Over the years, AMRAD has been instrumental in advancing amateur radio technology and in telecommunications for persons with disabilities.
Here are our accomplishments:
- Sponsored and/or hosted three ARRL Digital Communications Conferences in the Washington, DC area.
- Convened 1999 AMRAD Technical Symposium in Falls Church, VA.
- Authored the ARRL's Spread Spectrum Sourcebook (used as a reference in the IEEE individual learning course).
- Contributed to the spread spectrum material in the ARRL Handbook.
- Hold monthly meetings devoted to presentations on technical subjects (recently including multimedia, radio local area neworks, software defined radio, ultrawideband technology and digital broadcasting).
- Meet weekly at Saturday luncheons to exchange ideas and project assistance.
- Continue to publish the authoritative AMRAD Newletter as a source for experimental information.
- Provided judges for Northern Virginia science fairs.
- Made the first HF contact on packet radio on the east coast of the USA.
- AMRAD/W4RI and K2SZE aired first amateur spread spectrum transmissions on HF.
- Tested police radars for susceptibilty to amateur transmitters.
- Operated low-frequency (LF) transmitters in Northern Virginia under an FCC experimental license.
- Jointly with the Radio Society of Great Britain (RSGB) and the Deutscher Amateur-Radio-Club (DARC), AMRAD sponsored competiton for first successful amateur transatlantic transmissions at LF.
- AMRAD/AA4HS operates a radio receiver remotely controlled via the Internet.
- Developed the AX.25 amateur packet protocol which was adopted by AMSAT and standardized by ARRL Digital Committee.
- Built and operated a landline computer bulletin boards believed to be the second in the USA.
- Built and operated one of the first radio bulletin boards in the world.
- Designed and constructed the AMRAD-OSCAR 27 satellite payload in conjunction with EYESAT.
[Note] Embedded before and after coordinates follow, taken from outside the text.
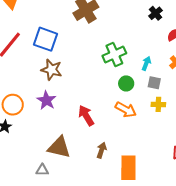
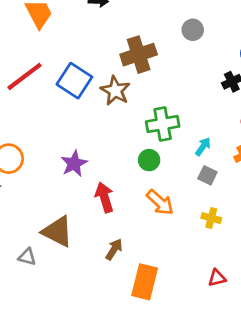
brown star: (51, 70) -> (115, 91), moved
green circle: (126, 83) -> (149, 160), moved
purple star: (46, 100) -> (74, 164), moved
yellow cross: (158, 104) -> (211, 218), moved

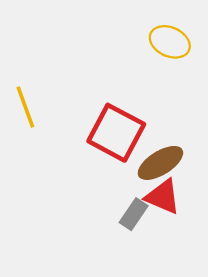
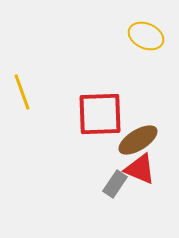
red square: (116, 133) -> (100, 114), turned -30

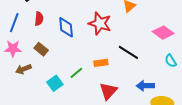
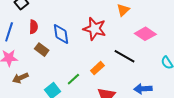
pink diamond: (163, 33) -> (145, 34), moved
brown rectangle: (41, 49) -> (42, 50), moved
orange rectangle: (101, 63) -> (97, 68), turned -32

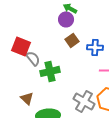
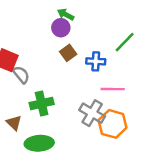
green cross: (50, 71) -> (42, 104), moved
gray cross: (84, 101) -> (92, 113), moved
- Designed the popular AMRAD/KØBRA active antenna published in QST.
- Developed the Computer Assisted Relay System used by many statewide deaf TTY relay services.
- Developed the first BBS based ASCII-to-TTY converter ("TEDIVERTER") for deaf telecommunications.
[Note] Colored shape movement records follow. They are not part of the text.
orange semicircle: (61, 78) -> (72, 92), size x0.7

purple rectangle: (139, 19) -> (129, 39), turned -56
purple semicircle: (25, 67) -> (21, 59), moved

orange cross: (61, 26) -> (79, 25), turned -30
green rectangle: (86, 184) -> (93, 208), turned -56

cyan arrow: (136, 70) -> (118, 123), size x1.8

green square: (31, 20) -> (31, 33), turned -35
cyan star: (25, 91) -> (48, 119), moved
- Contributed to FCC rules on spread spectrum and conducted spread spectrum testing with the FCC.
- Provided safety communications for cross country races.
- Operate the W4CIA (formerly WD4IWG) FM repeater on 147.81/147.21 MHz near Tysons Corner, VA for use by experimenters.
- Operated the Handicapped Educational eXchange (HEX) BBS for use with ASCII and TTY modems.
- Provided Internet access for the Northern Virginia Resource Center for Deaf and Hard of Hearing Persons.